EXERCISE DIRECTIONS >> What is needed is an exact copy of all the lines below.

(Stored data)
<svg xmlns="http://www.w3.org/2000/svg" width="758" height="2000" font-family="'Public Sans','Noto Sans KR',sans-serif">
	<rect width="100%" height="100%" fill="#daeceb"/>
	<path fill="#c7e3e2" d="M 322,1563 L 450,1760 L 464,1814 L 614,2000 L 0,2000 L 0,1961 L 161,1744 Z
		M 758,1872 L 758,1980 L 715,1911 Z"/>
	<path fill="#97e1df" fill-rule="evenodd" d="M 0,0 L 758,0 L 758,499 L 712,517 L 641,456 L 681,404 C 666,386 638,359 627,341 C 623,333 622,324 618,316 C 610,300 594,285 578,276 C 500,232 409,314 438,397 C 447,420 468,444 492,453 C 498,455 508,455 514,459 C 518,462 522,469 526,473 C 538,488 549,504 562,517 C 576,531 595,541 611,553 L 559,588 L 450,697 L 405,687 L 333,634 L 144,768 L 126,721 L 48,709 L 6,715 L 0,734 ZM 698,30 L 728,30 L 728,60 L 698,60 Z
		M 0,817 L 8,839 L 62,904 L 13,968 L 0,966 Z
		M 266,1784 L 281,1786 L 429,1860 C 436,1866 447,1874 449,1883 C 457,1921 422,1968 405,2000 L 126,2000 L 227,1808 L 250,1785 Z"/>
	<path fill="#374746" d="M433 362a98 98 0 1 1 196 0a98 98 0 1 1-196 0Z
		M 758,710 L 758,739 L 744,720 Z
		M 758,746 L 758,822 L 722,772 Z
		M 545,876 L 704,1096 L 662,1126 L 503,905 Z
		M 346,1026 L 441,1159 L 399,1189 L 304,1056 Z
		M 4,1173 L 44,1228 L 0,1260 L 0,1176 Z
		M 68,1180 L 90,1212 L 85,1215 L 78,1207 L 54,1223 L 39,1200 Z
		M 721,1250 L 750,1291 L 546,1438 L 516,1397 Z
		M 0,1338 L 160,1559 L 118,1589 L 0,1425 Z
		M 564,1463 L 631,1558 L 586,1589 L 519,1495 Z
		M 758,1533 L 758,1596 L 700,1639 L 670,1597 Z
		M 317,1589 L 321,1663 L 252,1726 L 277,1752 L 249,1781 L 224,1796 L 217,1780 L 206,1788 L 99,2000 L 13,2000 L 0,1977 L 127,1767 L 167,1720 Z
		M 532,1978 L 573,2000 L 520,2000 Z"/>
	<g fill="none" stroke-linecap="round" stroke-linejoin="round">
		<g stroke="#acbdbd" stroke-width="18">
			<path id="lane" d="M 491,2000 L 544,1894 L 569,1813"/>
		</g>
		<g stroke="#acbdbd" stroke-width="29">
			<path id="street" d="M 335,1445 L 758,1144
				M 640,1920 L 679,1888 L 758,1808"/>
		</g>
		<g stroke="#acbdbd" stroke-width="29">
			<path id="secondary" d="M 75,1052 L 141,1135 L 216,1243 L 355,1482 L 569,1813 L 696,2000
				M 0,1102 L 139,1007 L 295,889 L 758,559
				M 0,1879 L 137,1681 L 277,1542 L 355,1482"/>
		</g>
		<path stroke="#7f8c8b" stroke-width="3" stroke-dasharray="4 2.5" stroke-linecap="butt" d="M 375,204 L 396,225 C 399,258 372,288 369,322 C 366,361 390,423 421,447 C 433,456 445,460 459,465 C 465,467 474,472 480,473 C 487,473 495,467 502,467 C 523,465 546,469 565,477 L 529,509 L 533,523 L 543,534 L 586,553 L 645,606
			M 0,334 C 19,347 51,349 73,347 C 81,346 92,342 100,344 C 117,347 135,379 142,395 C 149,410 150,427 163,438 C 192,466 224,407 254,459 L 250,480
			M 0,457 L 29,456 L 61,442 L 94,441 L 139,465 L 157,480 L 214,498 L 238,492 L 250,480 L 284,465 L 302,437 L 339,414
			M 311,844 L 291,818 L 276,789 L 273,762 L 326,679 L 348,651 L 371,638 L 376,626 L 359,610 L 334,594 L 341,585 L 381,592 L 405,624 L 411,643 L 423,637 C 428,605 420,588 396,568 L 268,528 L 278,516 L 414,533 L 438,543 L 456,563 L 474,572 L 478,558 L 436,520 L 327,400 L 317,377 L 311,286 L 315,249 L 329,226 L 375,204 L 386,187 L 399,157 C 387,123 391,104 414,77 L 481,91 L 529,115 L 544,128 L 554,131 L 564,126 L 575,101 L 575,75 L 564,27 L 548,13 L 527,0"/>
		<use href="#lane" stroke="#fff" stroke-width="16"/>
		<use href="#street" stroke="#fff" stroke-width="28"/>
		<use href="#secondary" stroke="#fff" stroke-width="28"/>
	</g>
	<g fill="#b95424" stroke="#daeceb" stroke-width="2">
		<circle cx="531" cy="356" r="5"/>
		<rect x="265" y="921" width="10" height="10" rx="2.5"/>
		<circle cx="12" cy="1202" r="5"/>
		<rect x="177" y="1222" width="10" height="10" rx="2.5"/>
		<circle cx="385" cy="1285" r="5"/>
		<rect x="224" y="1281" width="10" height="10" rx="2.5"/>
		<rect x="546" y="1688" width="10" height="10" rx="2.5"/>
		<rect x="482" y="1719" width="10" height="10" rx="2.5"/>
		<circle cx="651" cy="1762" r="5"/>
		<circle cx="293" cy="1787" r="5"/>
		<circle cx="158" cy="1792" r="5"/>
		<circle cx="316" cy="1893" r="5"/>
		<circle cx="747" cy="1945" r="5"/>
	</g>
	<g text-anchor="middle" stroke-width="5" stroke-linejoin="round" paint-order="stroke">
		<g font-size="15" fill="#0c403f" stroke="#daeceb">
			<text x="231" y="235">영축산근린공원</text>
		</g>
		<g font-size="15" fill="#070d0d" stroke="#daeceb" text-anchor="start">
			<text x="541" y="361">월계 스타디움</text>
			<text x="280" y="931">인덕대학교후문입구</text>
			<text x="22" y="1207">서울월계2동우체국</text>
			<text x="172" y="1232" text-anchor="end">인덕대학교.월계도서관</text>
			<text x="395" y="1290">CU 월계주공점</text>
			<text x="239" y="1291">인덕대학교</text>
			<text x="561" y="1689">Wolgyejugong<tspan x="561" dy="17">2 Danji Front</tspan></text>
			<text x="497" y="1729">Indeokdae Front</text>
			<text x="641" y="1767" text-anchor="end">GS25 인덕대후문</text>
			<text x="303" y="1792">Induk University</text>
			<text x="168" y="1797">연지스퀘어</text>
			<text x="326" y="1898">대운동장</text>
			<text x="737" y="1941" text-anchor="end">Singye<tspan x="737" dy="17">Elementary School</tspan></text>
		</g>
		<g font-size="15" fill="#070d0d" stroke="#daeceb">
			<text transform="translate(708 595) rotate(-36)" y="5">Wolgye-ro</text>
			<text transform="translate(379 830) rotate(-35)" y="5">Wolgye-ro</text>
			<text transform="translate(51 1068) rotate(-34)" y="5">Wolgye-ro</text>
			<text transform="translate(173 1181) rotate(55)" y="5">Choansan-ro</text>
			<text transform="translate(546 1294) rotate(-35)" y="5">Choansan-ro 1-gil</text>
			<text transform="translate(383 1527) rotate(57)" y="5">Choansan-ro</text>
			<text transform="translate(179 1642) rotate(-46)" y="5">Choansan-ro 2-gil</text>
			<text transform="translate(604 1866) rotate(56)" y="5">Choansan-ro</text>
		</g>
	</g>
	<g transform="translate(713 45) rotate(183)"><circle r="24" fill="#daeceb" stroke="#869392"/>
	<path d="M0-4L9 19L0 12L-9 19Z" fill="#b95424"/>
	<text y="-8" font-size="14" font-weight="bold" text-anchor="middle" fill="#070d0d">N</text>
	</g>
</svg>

WRITTEN SOLUTION >>
<svg xmlns="http://www.w3.org/2000/svg" width="758" height="2000" font-family="'Public Sans','Noto Sans KR',sans-serif">
	<rect width="100%" height="100%" fill="#daeceb"/>
	<path fill="#c7e3e2" d="M 322,1563 L 450,1760 L 464,1814 L 614,2000 L 0,2000 L 0,1961 L 161,1744 Z
		M 758,1872 L 758,1980 L 715,1911 Z"/>
	<path fill="#97e1df" fill-rule="evenodd" d="M 0,0 L 758,0 L 758,499 L 712,517 L 641,456 L 681,404 C 666,386 638,359 627,341 C 623,333 622,324 618,316 C 610,300 594,285 578,276 C 500,232 409,314 438,397 C 447,420 468,444 492,453 C 498,455 508,455 514,459 C 518,462 522,469 526,473 C 538,488 549,504 562,517 C 576,531 595,541 611,553 L 559,588 L 450,697 L 405,687 L 333,634 L 144,768 L 126,721 L 48,709 L 6,715 L 0,734 ZM 698,30 L 728,30 L 728,60 L 698,60 Z
		M 0,817 L 8,839 L 62,904 L 13,968 L 0,966 Z
		M 266,1784 L 281,1786 L 429,1860 C 436,1866 447,1874 449,1883 C 457,1921 422,1968 405,2000 L 126,2000 L 227,1808 L 250,1785 Z"/>
	<path fill="#374746" d="M433 362a98 98 0 1 1 196 0a98 98 0 1 1-196 0Z
		M 758,710 L 758,739 L 744,720 Z
		M 758,746 L 758,822 L 722,772 Z
		M 545,876 L 704,1096 L 662,1126 L 503,905 Z
		M 346,1026 L 441,1159 L 399,1189 L 304,1056 Z
		M 4,1173 L 44,1228 L 0,1260 L 0,1176 Z
		M 68,1180 L 90,1212 L 85,1215 L 78,1207 L 54,1223 L 39,1200 Z
		M 721,1250 L 750,1291 L 546,1438 L 516,1397 Z
		M 0,1338 L 160,1559 L 118,1589 L 0,1425 Z
		M 564,1463 L 631,1558 L 586,1589 L 519,1495 Z
		M 758,1533 L 758,1596 L 700,1639 L 670,1597 Z
		M 317,1589 L 321,1663 L 252,1726 L 277,1752 L 249,1781 L 224,1796 L 217,1780 L 206,1788 L 99,2000 L 13,2000 L 0,1977 L 127,1767 L 167,1720 Z
		M 532,1978 L 573,2000 L 520,2000 Z"/>
	<g fill="none" stroke-linecap="round" stroke-linejoin="round">
		<g stroke="#acbdbd" stroke-width="18">
			<path id="lane" d="M 491,2000 L 544,1894 L 569,1813"/>
		</g>
		<g stroke="#acbdbd" stroke-width="29">
			<path id="street" d="M 335,1445 L 758,1144
				M 640,1920 L 679,1888 L 758,1808"/>
		</g>
		<g stroke="#acbdbd" stroke-width="29">
			<path id="secondary" d="M 75,1052 L 141,1135 L 216,1243 L 355,1482 L 569,1813 L 696,2000
				M 0,1102 L 139,1007 L 295,889 L 758,559
				M 0,1879 L 137,1681 L 277,1542 L 355,1482"/>
		</g>
		<path stroke="#7f8c8b" stroke-width="3" stroke-dasharray="4 2.5" stroke-linecap="butt" d="M 375,204 L 396,225 C 399,258 372,288 369,322 C 366,361 390,423 421,447 C 433,456 445,460 459,465 C 465,467 474,472 480,473 C 487,473 495,467 502,467 C 523,465 546,469 565,477 L 529,509 L 533,523 L 543,534 L 586,553 L 645,606
			M 0,334 C 19,347 51,349 73,347 C 81,346 92,342 100,344 C 117,347 135,379 142,395 C 149,410 150,427 163,438 C 192,466 224,407 254,459 L 250,480
			M 0,457 L 29,456 L 61,442 L 94,441 L 139,465 L 157,480 L 214,498 L 238,492 L 250,480 L 284,465 L 302,437 L 339,414
			M 311,844 L 291,818 L 276,789 L 273,762 L 326,679 L 348,651 L 371,638 L 376,626 L 359,610 L 334,594 L 341,585 L 381,592 L 405,624 L 411,643 L 423,637 C 428,605 420,588 396,568 L 268,528 L 278,516 L 414,533 L 438,543 L 456,563 L 474,572 L 478,558 L 436,520 L 327,400 L 317,377 L 311,286 L 315,249 L 329,226 L 375,204 L 386,187 L 399,157 C 387,123 391,104 414,77 L 481,91 L 529,115 L 544,128 L 554,131 L 564,126 L 575,101 L 575,75 L 564,27 L 548,13 L 527,0"/>
		<use href="#lane" stroke="#fff" stroke-width="16"/>
		<use href="#street" stroke="#fff" stroke-width="28"/>
		<use href="#secondary" stroke="#fff" stroke-width="28"/>
	</g>
	<g fill="#b95424" stroke="#daeceb" stroke-width="2">
		<circle cx="531" cy="356" r="5"/>
		<rect x="265" y="921" width="10" height="10" rx="2.5"/>
		<circle cx="12" cy="1202" r="5"/>
		<rect x="177" y="1222" width="10" height="10" rx="2.5"/>
		<circle cx="385" cy="1285" r="5"/>
		<rect x="224" y="1281" width="10" height="10" rx="2.5"/>
		<rect x="546" y="1688" width="10" height="10" rx="2.5"/>
		<rect x="482" y="1719" width="10" height="10" rx="2.5"/>
		<circle cx="651" cy="1762" r="5"/>
		<circle cx="293" cy="1787" r="5"/>
		<circle cx="158" cy="1792" r="5"/>
		<circle cx="316" cy="1893" r="5"/>
		<circle cx="747" cy="1945" r="5"/>
	</g>
	<g text-anchor="middle" stroke-width="5" stroke-linejoin="round" paint-order="stroke">
		<g font-size="15" fill="#0c403f" stroke="#daeceb">
			<text x="231" y="235">영축산근린공원</text>
		</g>
		<g font-size="15" fill="#070d0d" stroke="#daeceb" text-anchor="start">
			<text x="541" y="361">월계 스타디움</text>
			<text x="280" y="931">인덕대학교후문입구</text>
			<text x="22" y="1207">서울월계2동우체국</text>
			<text x="172" y="1232" text-anchor="end">인덕대학교.월계도서관</text>
			<text x="395" y="1290">CU 월계주공점</text>
			<text x="239" y="1291">인덕대학교</text>
			<text x="561" y="1689">Wolgyejugong<tspan x="561" dy="17">2 Danji Front</tspan></text>
			<text x="497" y="1729">Indeokdae Front</text>
			<text x="641" y="1767" text-anchor="end">GS25 인덕대후문</text>
			<text x="303" y="1792">Induk University</text>
			<text x="168" y="1797">연지스퀘어</text>
			<text x="326" y="1898">대운동장</text>
			<text x="737" y="1941" text-anchor="end">Singye<tspan x="737" dy="17">Elementary School</tspan></text>
		</g>
		<g font-size="15" fill="#070d0d" stroke="#daeceb">
			<text transform="translate(708 595) rotate(-36)" y="5">Wolgye-ro</text>
			<text transform="translate(379 830) rotate(-35)" y="5">Wolgye-ro</text>
			<text transform="translate(51 1068) rotate(-34)" y="5">Wolgye-ro</text>
			<text transform="translate(173 1181) rotate(55)" y="5">Choansan-ro</text>
			<text transform="translate(546 1294) rotate(-35)" y="5">Choansan-ro 1-gil</text>
			<text transform="translate(383 1527) rotate(57)" y="5">Choansan-ro</text>
			<text transform="translate(179 1642) rotate(-46)" y="5">Choansan-ro 2-gil</text>
			<text transform="translate(604 1866) rotate(56)" y="5">Choansan-ro</text>
		</g>
	</g>
	<g transform="translate(713 45) rotate(183)"><circle r="24" fill="#daeceb" stroke="#869392"/>
	<path d="M0-4L9 19L0 12L-9 19Z" fill="#b95424"/>
	<text y="-8" font-size="14" font-weight="bold" text-anchor="middle" fill="#070d0d">N</text>
	</g>
</svg>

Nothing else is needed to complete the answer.